Write out the full listing, matching it line for line.

▸ **DATA FOR PROCESSING**
◆ ◆ ◆ ◆ ◆ ◆ ◆

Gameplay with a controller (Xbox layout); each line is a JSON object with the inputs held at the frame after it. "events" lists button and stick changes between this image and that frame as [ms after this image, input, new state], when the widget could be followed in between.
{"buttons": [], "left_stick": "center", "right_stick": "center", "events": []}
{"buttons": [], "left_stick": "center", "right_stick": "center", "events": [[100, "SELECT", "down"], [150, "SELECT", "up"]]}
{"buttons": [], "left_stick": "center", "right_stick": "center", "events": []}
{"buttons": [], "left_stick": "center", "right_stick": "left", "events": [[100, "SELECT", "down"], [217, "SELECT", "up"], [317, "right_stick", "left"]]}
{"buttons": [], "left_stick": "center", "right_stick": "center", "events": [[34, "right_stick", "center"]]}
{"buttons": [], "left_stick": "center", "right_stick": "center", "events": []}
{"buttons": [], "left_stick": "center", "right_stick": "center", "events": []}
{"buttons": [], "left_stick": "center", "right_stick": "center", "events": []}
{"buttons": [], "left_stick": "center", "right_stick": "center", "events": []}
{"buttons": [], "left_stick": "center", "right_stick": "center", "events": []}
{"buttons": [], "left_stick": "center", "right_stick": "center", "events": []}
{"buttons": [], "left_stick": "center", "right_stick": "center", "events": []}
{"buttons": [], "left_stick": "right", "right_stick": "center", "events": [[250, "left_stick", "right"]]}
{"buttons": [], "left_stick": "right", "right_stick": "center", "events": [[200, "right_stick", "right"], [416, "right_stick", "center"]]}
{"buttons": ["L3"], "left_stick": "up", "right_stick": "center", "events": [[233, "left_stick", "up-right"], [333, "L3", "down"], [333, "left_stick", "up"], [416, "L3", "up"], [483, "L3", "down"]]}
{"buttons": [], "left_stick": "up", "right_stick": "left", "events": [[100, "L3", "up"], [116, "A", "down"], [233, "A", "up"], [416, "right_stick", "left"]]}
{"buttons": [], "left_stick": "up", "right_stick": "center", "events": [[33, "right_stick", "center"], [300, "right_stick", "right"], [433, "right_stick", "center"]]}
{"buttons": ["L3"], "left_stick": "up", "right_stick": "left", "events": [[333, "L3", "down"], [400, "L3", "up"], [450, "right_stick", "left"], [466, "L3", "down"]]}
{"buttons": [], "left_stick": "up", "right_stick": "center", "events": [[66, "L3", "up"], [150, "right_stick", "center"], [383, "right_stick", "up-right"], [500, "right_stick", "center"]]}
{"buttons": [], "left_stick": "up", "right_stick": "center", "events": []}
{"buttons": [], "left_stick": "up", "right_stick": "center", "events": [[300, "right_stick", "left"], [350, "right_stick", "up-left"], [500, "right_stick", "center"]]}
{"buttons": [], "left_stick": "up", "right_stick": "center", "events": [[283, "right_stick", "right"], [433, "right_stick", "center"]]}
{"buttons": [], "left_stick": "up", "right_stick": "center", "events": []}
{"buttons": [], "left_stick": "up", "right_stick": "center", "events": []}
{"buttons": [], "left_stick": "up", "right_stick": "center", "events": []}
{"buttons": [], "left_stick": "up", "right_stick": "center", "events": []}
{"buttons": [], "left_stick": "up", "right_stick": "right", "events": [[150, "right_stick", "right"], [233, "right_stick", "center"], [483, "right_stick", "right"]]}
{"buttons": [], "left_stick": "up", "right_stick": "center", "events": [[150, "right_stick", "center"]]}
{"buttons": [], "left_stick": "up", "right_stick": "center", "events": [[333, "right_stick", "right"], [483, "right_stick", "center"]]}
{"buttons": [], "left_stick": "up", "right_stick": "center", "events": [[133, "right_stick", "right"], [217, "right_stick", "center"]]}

◆ ◆ ◆ ◆ ◆ ◆ ◆

▸ **EXERCISE OUTPUT**
Gameplay with a controller (Xbox layout); each line is a JSON object with the inputs held at the frame after it. "events" lists button and stick changes between this image and that frame as [ms after this image, input, new state], when the widget could be followed in between.
{"buttons": [], "left_stick": "center", "right_stick": "center", "events": []}
{"buttons": [], "left_stick": "center", "right_stick": "center", "events": [[100, "SELECT", "down"], [150, "SELECT", "up"]]}
{"buttons": [], "left_stick": "center", "right_stick": "center", "events": []}
{"buttons": [], "left_stick": "center", "right_stick": "left", "events": [[100, "SELECT", "down"], [217, "SELECT", "up"], [317, "right_stick", "left"]]}
{"buttons": [], "left_stick": "center", "right_stick": "center", "events": [[34, "right_stick", "center"]]}
{"buttons": [], "left_stick": "center", "right_stick": "center", "events": []}
{"buttons": [], "left_stick": "center", "right_stick": "center", "events": []}
{"buttons": [], "left_stick": "center", "right_stick": "center", "events": []}
{"buttons": [], "left_stick": "center", "right_stick": "center", "events": []}
{"buttons": [], "left_stick": "center", "right_stick": "center", "events": []}
{"buttons": [], "left_stick": "center", "right_stick": "center", "events": []}
{"buttons": [], "left_stick": "center", "right_stick": "center", "events": []}
{"buttons": [], "left_stick": "right", "right_stick": "center", "events": [[250, "left_stick", "right"]]}
{"buttons": [], "left_stick": "right", "right_stick": "center", "events": [[200, "right_stick", "right"], [416, "right_stick", "center"]]}
{"buttons": ["L3"], "left_stick": "up", "right_stick": "center", "events": [[233, "left_stick", "up-right"], [333, "L3", "down"], [333, "left_stick", "up"], [416, "L3", "up"], [483, "L3", "down"]]}
{"buttons": [], "left_stick": "up", "right_stick": "left", "events": [[100, "L3", "up"], [116, "A", "down"], [233, "A", "up"], [416, "right_stick", "left"]]}
{"buttons": [], "left_stick": "up", "right_stick": "center", "events": [[33, "right_stick", "center"], [300, "right_stick", "right"], [433, "right_stick", "center"]]}
{"buttons": ["L3"], "left_stick": "up", "right_stick": "left", "events": [[333, "L3", "down"], [400, "L3", "up"], [450, "right_stick", "left"], [466, "L3", "down"]]}
{"buttons": [], "left_stick": "up", "right_stick": "center", "events": [[66, "L3", "up"], [150, "right_stick", "center"], [383, "right_stick", "up-right"], [500, "right_stick", "center"]]}
{"buttons": [], "left_stick": "up", "right_stick": "center", "events": []}
{"buttons": [], "left_stick": "up", "right_stick": "center", "events": [[300, "right_stick", "left"], [350, "right_stick", "up-left"], [500, "right_stick", "center"]]}
{"buttons": [], "left_stick": "up", "right_stick": "center", "events": [[283, "right_stick", "right"], [433, "right_stick", "center"]]}
{"buttons": [], "left_stick": "up", "right_stick": "center", "events": []}
{"buttons": [], "left_stick": "up", "right_stick": "center", "events": []}
{"buttons": [], "left_stick": "up", "right_stick": "center", "events": []}
{"buttons": [], "left_stick": "up", "right_stick": "center", "events": []}
{"buttons": [], "left_stick": "up", "right_stick": "right", "events": [[150, "right_stick", "right"], [233, "right_stick", "center"], [483, "right_stick", "right"]]}
{"buttons": [], "left_stick": "up", "right_stick": "center", "events": [[150, "right_stick", "center"]]}
{"buttons": [], "left_stick": "up", "right_stick": "center", "events": [[333, "right_stick", "right"], [483, "right_stick", "center"]]}
{"buttons": [], "left_stick": "up", "right_stick": "center", "events": [[133, "right_stick", "right"], [217, "right_stick", "center"]]}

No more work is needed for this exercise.